Um projeto de lei em tramitação no Senado Federal que propõe a venda de medicamentos sem receita em outros estabelecimentos, como supermercados, pode afetar quase 90% das farmácias do Piauí, segundo avaliação da Associação Brasileira do Comércio Farmacêutico (Abcfarma).
A Abcfarma destaca que esse percentual atinge as farmácias independentes — de pequeno e médio porte, geralmente administradas por famílias e que não fazem parte de grandes redes. Um levantamento da entidade aponta que o Piauí concentra a maior proporção desse tipo de farmácia no país, com 1.716 estabelecimentos, o equivalente a 86,9% do total, gerando cerca de 14 mil empregos.
Para essas farmácias, os remédios sem prescrição representam 19% do faturamento, sendo a maioria localizada em bairros periféricos e no interior do estado.
Risco de Fechamento e Prejuízos à Saúde Pública
Na visão da Abcfarma, há um risco considerável de aceleração do fechamento das farmácias independentes caso o Projeto de Lei 2158/2023, apresentado pelo senador Efraim Filho (União Brasil-PB), seja aprovado pelo Congresso Nacional e sancionado. Esse fechamento geraria um efeito dominó de concentração de mercado e, no médio prazo, um aumento dos preços dos medicamentos devido à perda de competitividade.

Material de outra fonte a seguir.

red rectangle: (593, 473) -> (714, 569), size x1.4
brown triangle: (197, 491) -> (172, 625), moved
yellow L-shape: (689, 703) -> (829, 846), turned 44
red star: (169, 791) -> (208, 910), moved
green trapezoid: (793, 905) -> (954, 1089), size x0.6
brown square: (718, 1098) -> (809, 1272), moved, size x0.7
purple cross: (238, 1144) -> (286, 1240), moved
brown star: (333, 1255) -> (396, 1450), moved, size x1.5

Outra grande preocupação levantada pela entidade é o risco da automedicação. A Abcfarma argumenta que a venda de remédios sem prescrição em supermercados facilitaria o acesso a esses produtos por clientes que não foram orientados por um profissional da saúde, como o farmacêutico.

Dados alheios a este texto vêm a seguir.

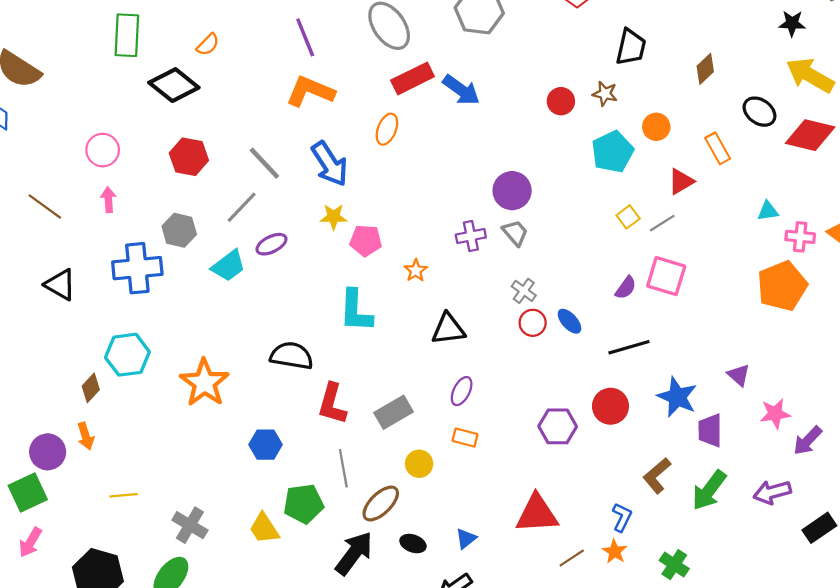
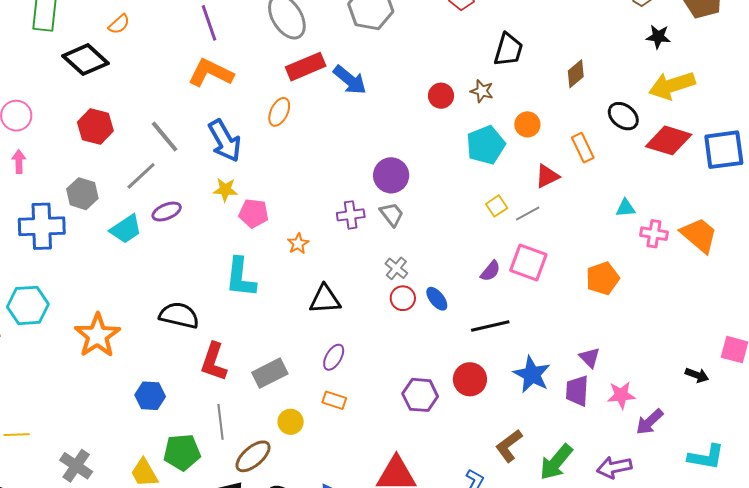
yellow arrow: (810, 75) -> (672, 85), turned -51
orange pentagon: (782, 286) -> (603, 278), moved, size x0.7
purple trapezoid: (710, 430) -> (577, 391), moved

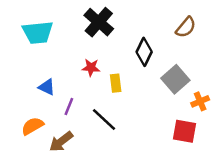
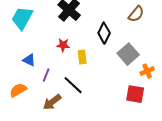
cyan trapezoid: (38, 32) -> (22, 18), turned 125
brown arrow: (61, 142) -> (52, 102), moved

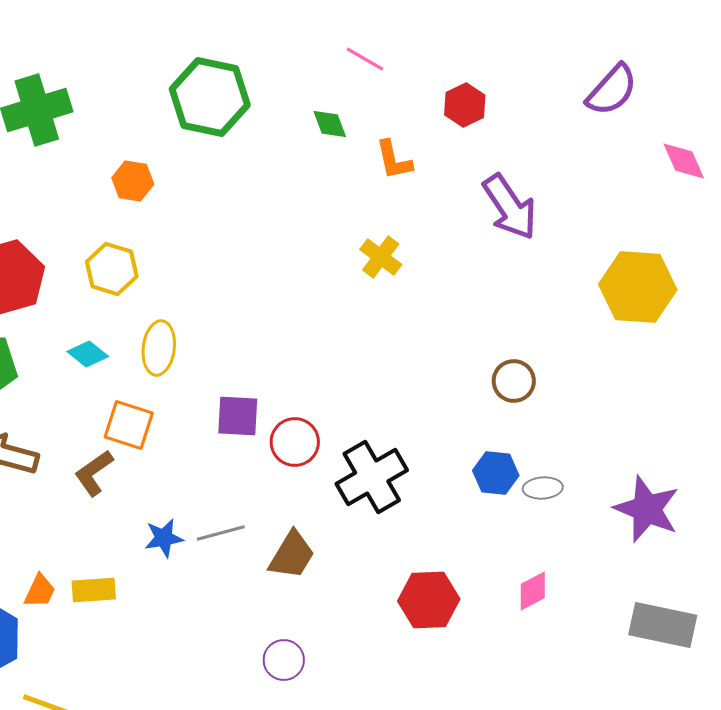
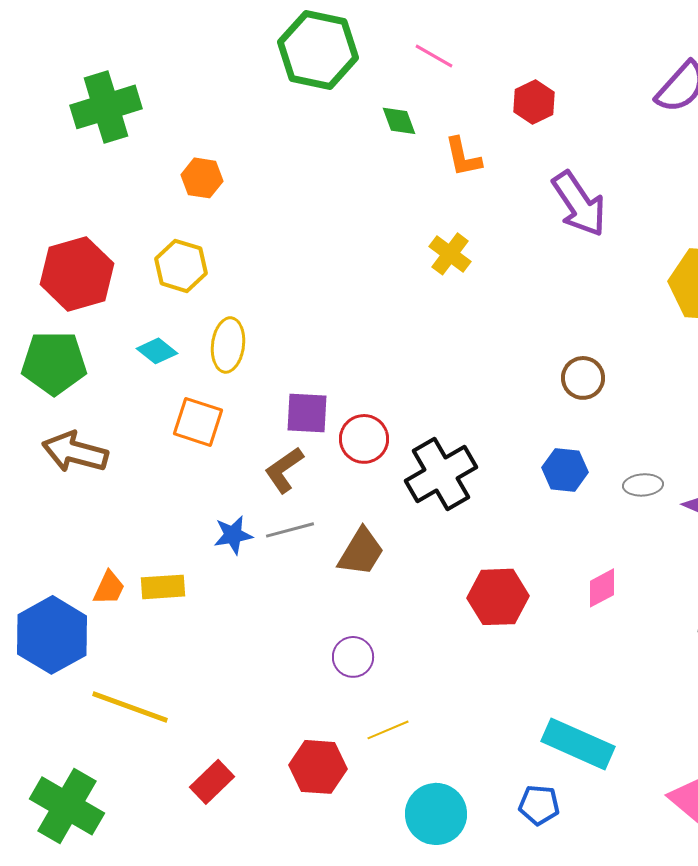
green hexagon: (210, 97) -> (318, 50), moved
brown L-shape: (94, 473) -> (284, 470), moved
gray ellipse: (543, 488) -> (643, 485), moved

Dados da Agência Nacional de Vigilância Sanitária (Anvisa) indicam que 18% das mortes por envenenamento no Brasil podem ser atribuídas à automedicação. Uma pesquisa do Hospital Israelita Albert Einstein revela que 22,2% dos brasileiros tiveram acesso a remédios sem receita médica ou farmacêutica, sendo a maioria de famílias empobrecidas e sem plano de saúde. Entre os idosos, os dados do hospital mostram que 80,6% dos entrevistados usam medicamentos inadequados, e mais da metade (56,9%) fazem uso em duplicidade.
Apesar dos alertas, o projeto de lei em tramitação no Senado prevê que as redes de supermercados que venderem medicamentos garantam a atuação de um farmacêutico habilitado pelos Conselhos Regionais de Farmácia (CRFs) para orientar os consumidores.
Situação Atual da Proposta no Senado
Até a publicação desta reportagem, o PL 2158/2023 aguarda uma audiência pública desde 28 de maio de 2025. O projeto está na Comissão de Assuntos Sociais do Senado e tem como relator o senador Humberto Costa (PT-PE). Na audiência pública, os membros da comissão ouvem especialistas, representantes civis e autoridades para embasar suas decisões técnicas sobre o projeto de lei.